No predictions from me, as usual. Just gloomy pessimism about everything going pear shaped for Le Arse.

there’s no tool like an old tool

September 1st, 2006

But wait. Did I mean the first definition of this tool or the second definition of this? The jury is still out on that, folks.

I have been spending the last few days (weeks?) becoming reacquainted with the command line. Tis good. As much as I bitch about having a nice GUI and a weakness for eye candy, the proper shell environment can help one gets lots done much faster than the pointy clicky variety. I also (somewhat fool hardy, I must admit) embarked on an ambitious venture to try and tame the irssi beastie. So far, I’ve figured out how to set some options and tweak things but haven’t gotten to the really fun stuff like theming and scripting my own commands. Soon, I hope.

Actually, this brings me to another fairly obvious realization…

Why do dogs chase their tails before settling down to sleep? to make their sleep habitat comfortable. In much the same way, I endlessly tweak and twiddle with the options of any interface that I have to work with for extended periods. Be it command line, GUI, Windows, Linux, Solaris, whatever. They all have their prescribed drac rituals for maximum comfort and minimum typing (and clicking). This, I’ve realized, is the reason why the whole Windows/Linux or KDE/Gnome/XFCE/shell argument is pointless to me. No matter which environment I use, I need to tweak it before I feel comfortable using it.
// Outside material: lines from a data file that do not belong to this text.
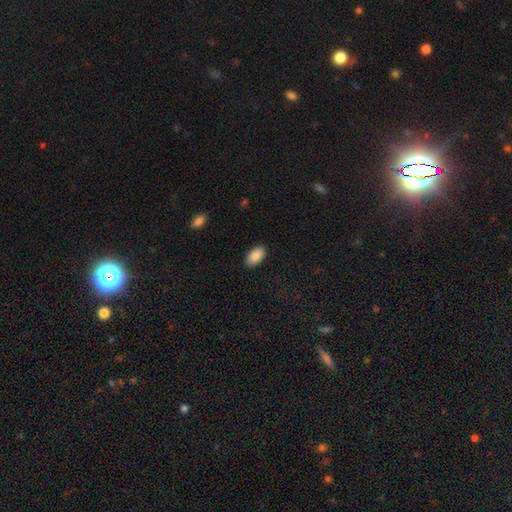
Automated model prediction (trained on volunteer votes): Smooth or featured?
  - smooth: 89% *
  - star or artifact: 7%
  - featured or disk: 5%
How rounded?
  - in between: 95% *
  - round: 3%
  - cigar-shaped: 2%
Merging?
  - none: 88% *
  - minor disturbance: 9%
  - major disturbance: 2%
  - merger: 1%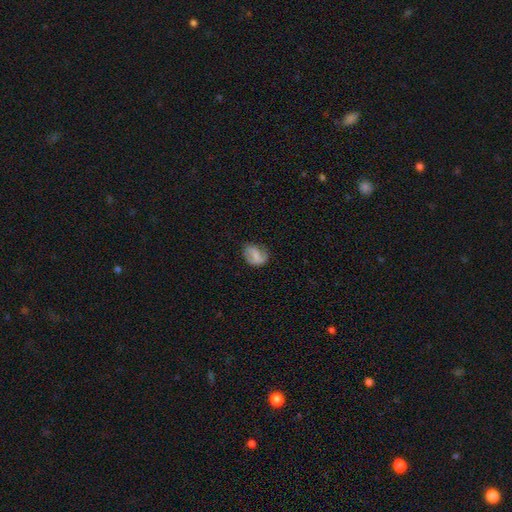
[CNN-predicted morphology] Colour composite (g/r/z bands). It shows a featured or disk galaxy (48%). Merging: none (60%).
The only difference is how much I tweak. So it is with the ssh connection I use now. I’m slowly bringing over my most useful bash shortcuts, my comfortable autocomplete scripts, my (rather large) list of aliases [side rant: why the hell does Ubuntu Server have such a terrible out-of-the-box experience? I typed “ll” a couple of times before realizing that convenient aliasing isn’t part of the Ubuntu ethic. Go go Fedora. You may have gotten some stuff wrong, but you can’t be faulted for your install experience on the server]
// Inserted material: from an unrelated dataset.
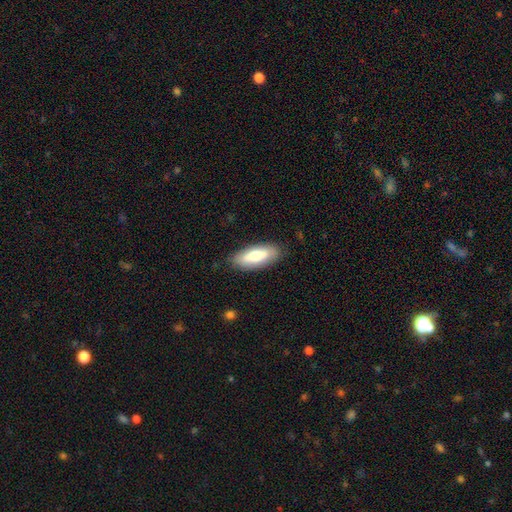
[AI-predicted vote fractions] Overall: smooth (70%). How rounded: in between (78%). Merging: none (84%).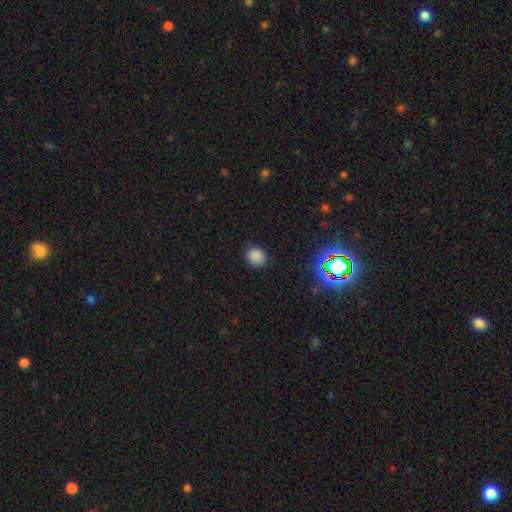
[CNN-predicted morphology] The model was most divided on "how rounded": round: 81%, in between: 18%, cigar-shaped: 1%. More confident: merging — none (85%); smooth or featured — smooth (82%).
All I need to do this week is figure out how to master the dark arts of bitlbee and I’ll be all set. Incidentally, I have to admit that working in the command line has done wonders for my typing skills. Not necessarily in the sense of typing faster, but typing more accurately. Anyone who has seen me type (people can hear me type across the building, because I bang on the keys rather loudly) knows that the most used key on my keyboard is the backspace. As in, type three chars, use the backspace once because I made a mistake. Unfortunately, working with ssh across a slow link doesn’t allow many luxuries - I can usually type in a longish set of commands before anything appears on the screen. Yes, SLT leased links are that slow. Make frequent typos and the whole command line experience becomes a nightmare. So, accuracy matters. I could possibly think of trying out at a secretarial school now.